(PROVIDED PASSAGE)
* * * * * * * * *

Sorting and Searching 

* To be able to explain and implement sequential search and binary search.
* To be able to explain and implement selection sort, bubble sort, merge sort, quick sort, insertion sort, and shell sort.
* To understand the idea of hashing as a search technique.
* To introduce the map abstract data type.
* To implement the map abstract data type using hashing.

1) Searching
* **Searching** is the algorithmic process of finding a particular item in a collection of items
    * Question of membership (item is present or not)
    * Where the item is located
* **Sequential Search** - starting from the first item in the list, iterate through the entire list in sequence to find item
    ![sequential](sequential_search.png)
    * Analysis of sequential search algorithm - count the number of comparisons performed
        * Case: item is present (Best: $O(1)$, Worst: $O(n)$, Average: $O(\frac{n}{2})$)
        * Case: item is **not** present (Best: $O(n)$, Worst: $O(n)$, Average: $O(n)$)
    * **Ordered Sequential Search** - searching through the entire sorted list sequentially
    ![ord_seq](ordered_seq_search.png)
        * The advantage with this type of list is that we can end the search early if we know that the item we are searching for is less than the item found in the list (e.g. searching for 54 and arrive at 55 in the search; ends the search)
* **Binary Search** - assuming searching on a sorted list, search starting from the middle item
    ![binary](binary_search.png)

* * * * * * * * *

(WHAT TO WORK ON)
**1.** In the sorting and searching notes, which item does binary search start from?
**2.** Do these statements agree with the sorting and searching notes? Answer yes or no for each and quote the words that decide it.
(a) Ordered sequential search can stop before reaching the end of the list.
(b) Binary search begins with the first item in the list.
(c) Searching is only about whether an item is present, not about where it is.
**3.** Take the sorting and searching notes further, starting after their last line.

(GIVEN MATERIAL)

* * * * * * * * *

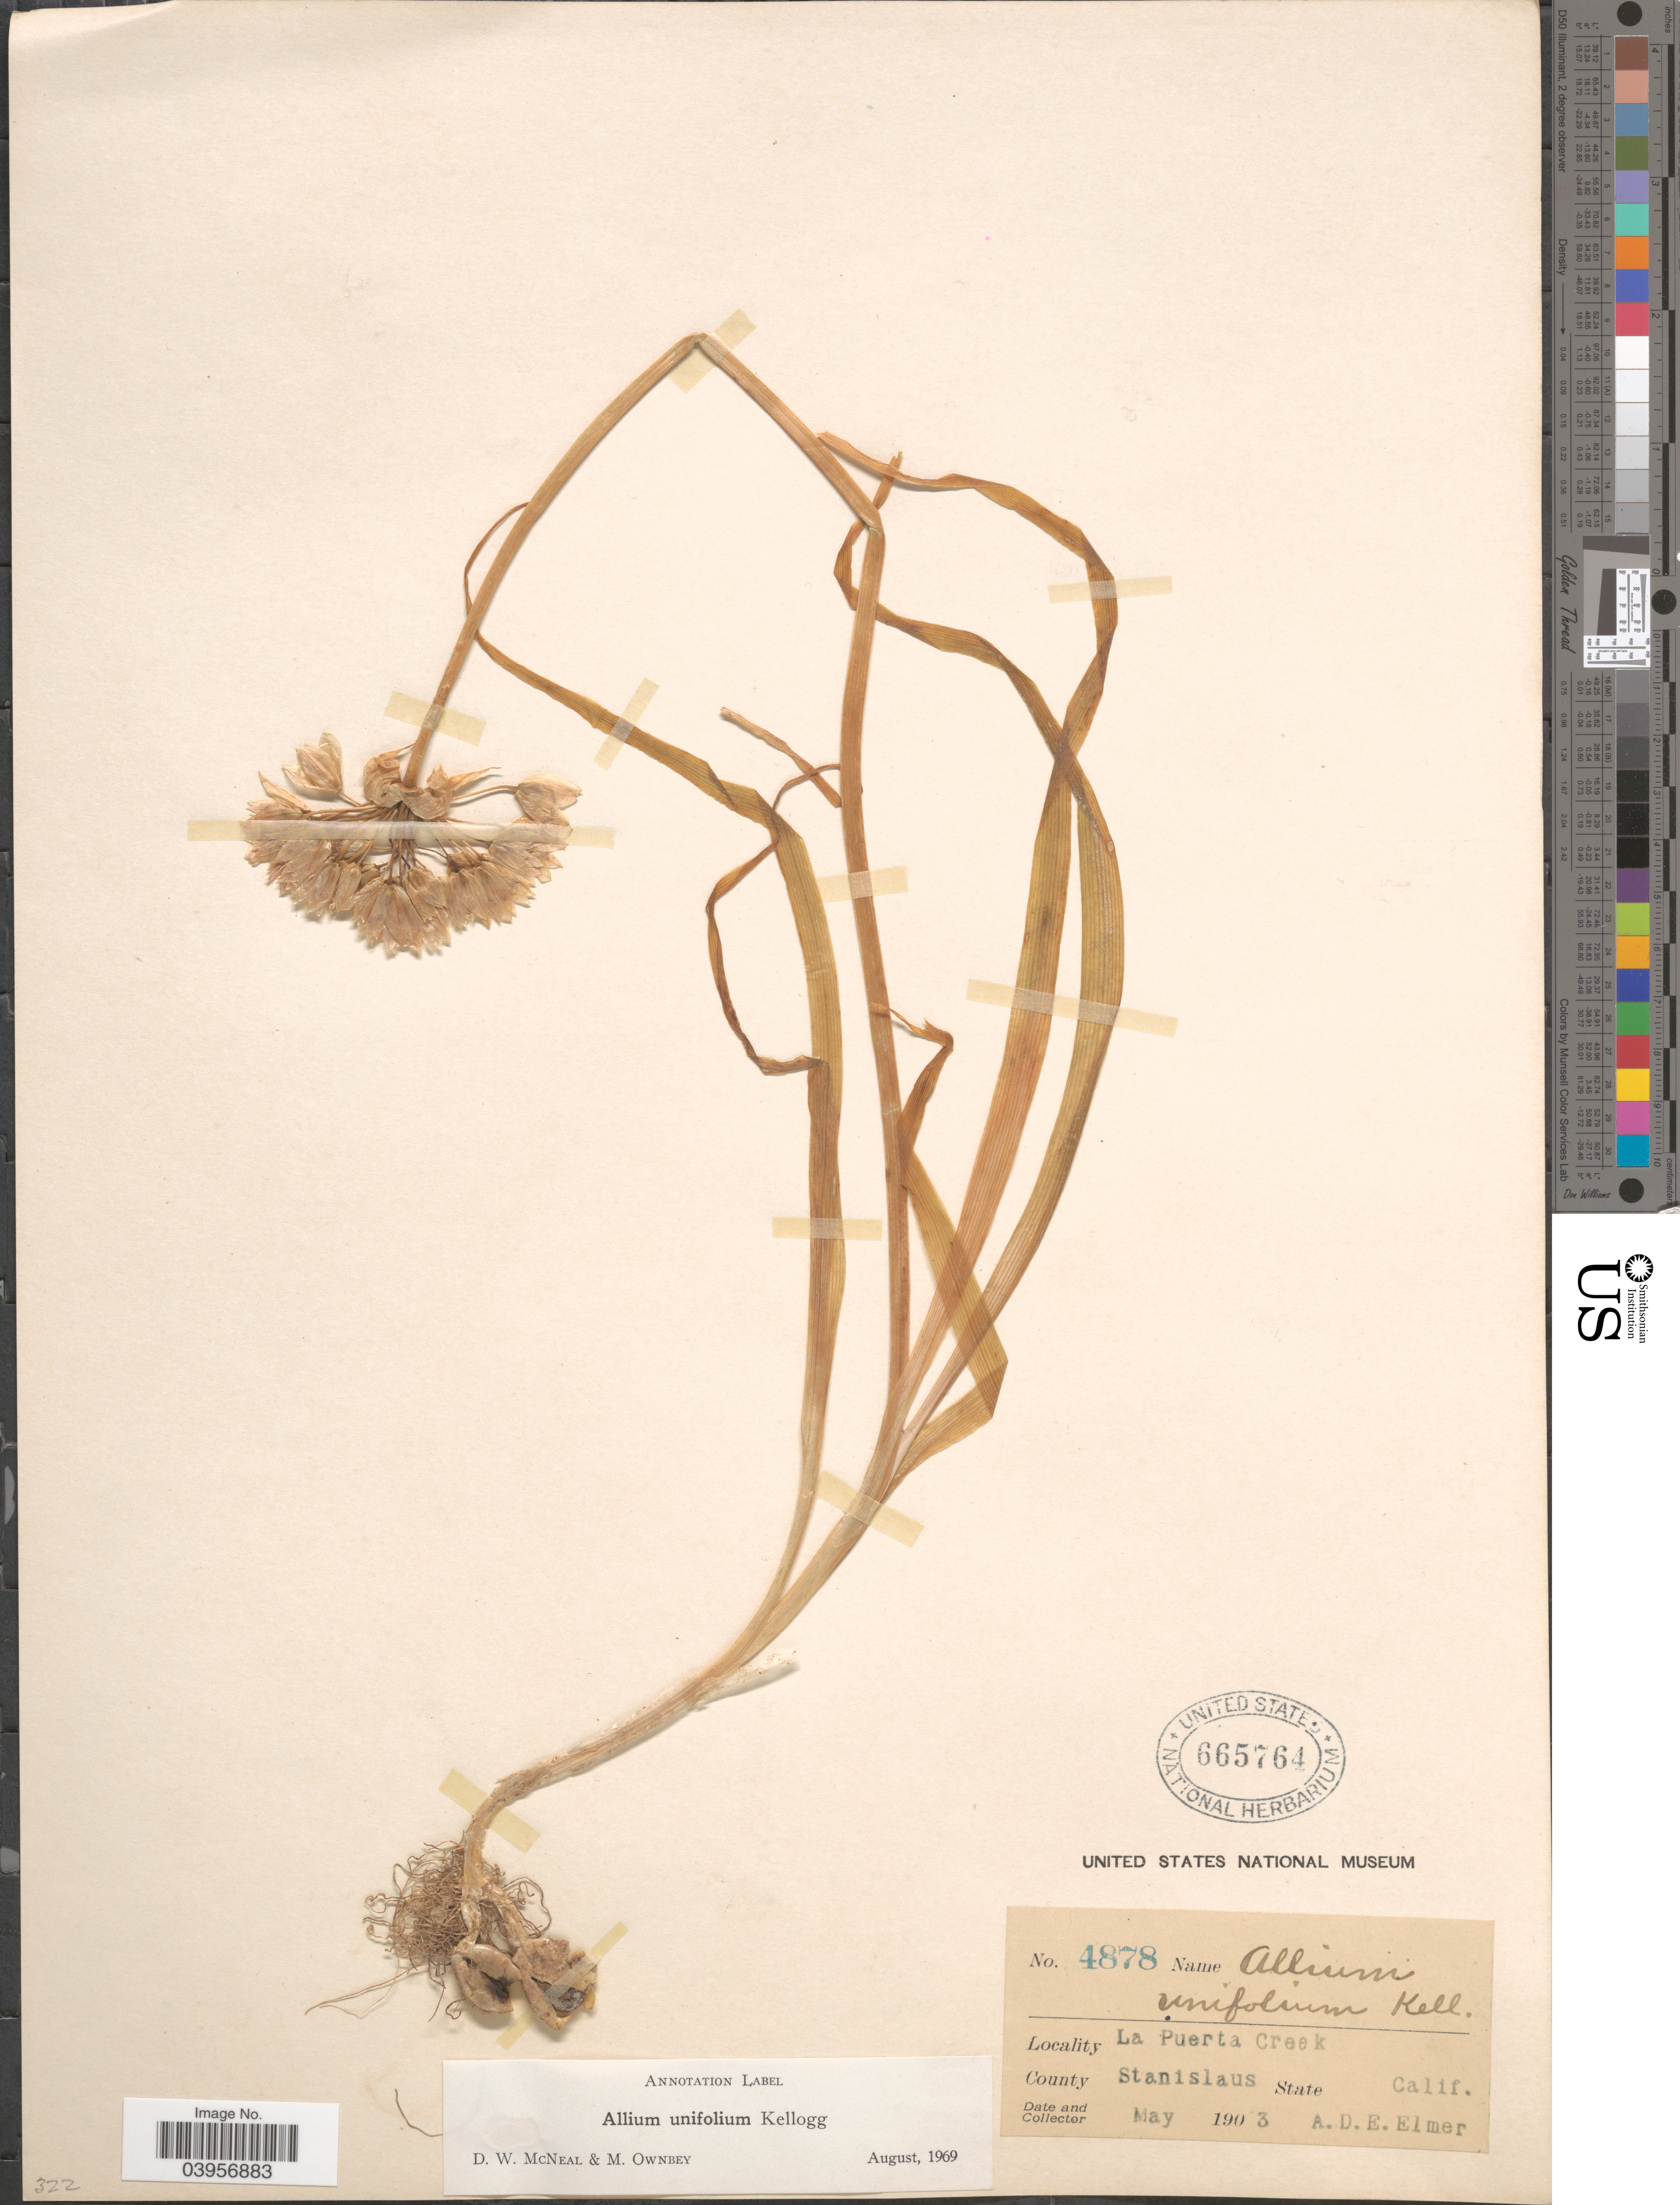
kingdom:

* * * * * * * * *

(ANSWERS BY TASK)
**1.** The middle item

**2.**
(a) Yes: "we can end the search early if we know that the item we are searching for is less than the item found in the list"
(b) No: "search starting from the middle item"
(c) No: "Where the item is located"

**3.**
    * If the item is greater than the middle value than immediately eliminate half of the list from search, then move to the middle item in the new half list and repeat the process
    * Analysis of Binary Search:
        * Comparisons vs. Approx. # of Items Left: $1,2,3,\dots,i \rightarrow \frac{n}{2},\frac{n}{4},\frac{n}{8},\dots,\frac{n}{2^i}$
        * Assume that if we split the list enough times, we will end up with a list with one item
        * The number of comparisons necessary to get to a list of one is solving for: $\frac{n}{2^i}=1 \rightarrow i = \log n$ 
        * Thus, binary search is $O(\log n)$
    * Binary search generally does better than sequential search; however, sequential search can be better if:
        * Comparisons, $n$, are small (Ideally, want to sort once, and search many times to outweigh the cost of sorting)
        * Sorting a large list (Sorting once on a large list can be very expensive)
* **Hashing** - a data structure that allows for search time to be in $O(1)$ time by using a single comparison search to discover the presence of an item
    * **Hash Table** - a collection of items which are stored in a way to allow for easy lookup of item later
    ![hash_table](hash_table.png)
        * **Slot/Hash value** - each position of a hash table can hold an item (e.g. slot = 0, slot = 1, etc.)
        * Initially, a hash table contains no items so every **slot** is empty (`None`)
    * **Hash Function** - a function that maps an item to the slot where that item belongs in the hash table
        * When searching for an item, we simply use the **hash function** to compute the slot name
        * Since it take a constant amount of time to compute hash value and then index the hash table at that location, the searching operation is $O(1)$
        * Important to remember that the hash function has to be efficient so that it does **not** become the dominant part of the storage and search process
        * (-) If the hash function is **too complex**, then it becomes more work to compute the slot name than it would be to simply do a basic sequential or binary search
        * **Remainder Method** - takes the item value and divides it by the table size
            * e.g. $h(item) = item \% 11$ where $h(item)$ is the hash function for an item and $11$ is the table size
            * $item = 54 \rightarrow h(item) = 10$ (means that item 54 will be inserted into slot 10)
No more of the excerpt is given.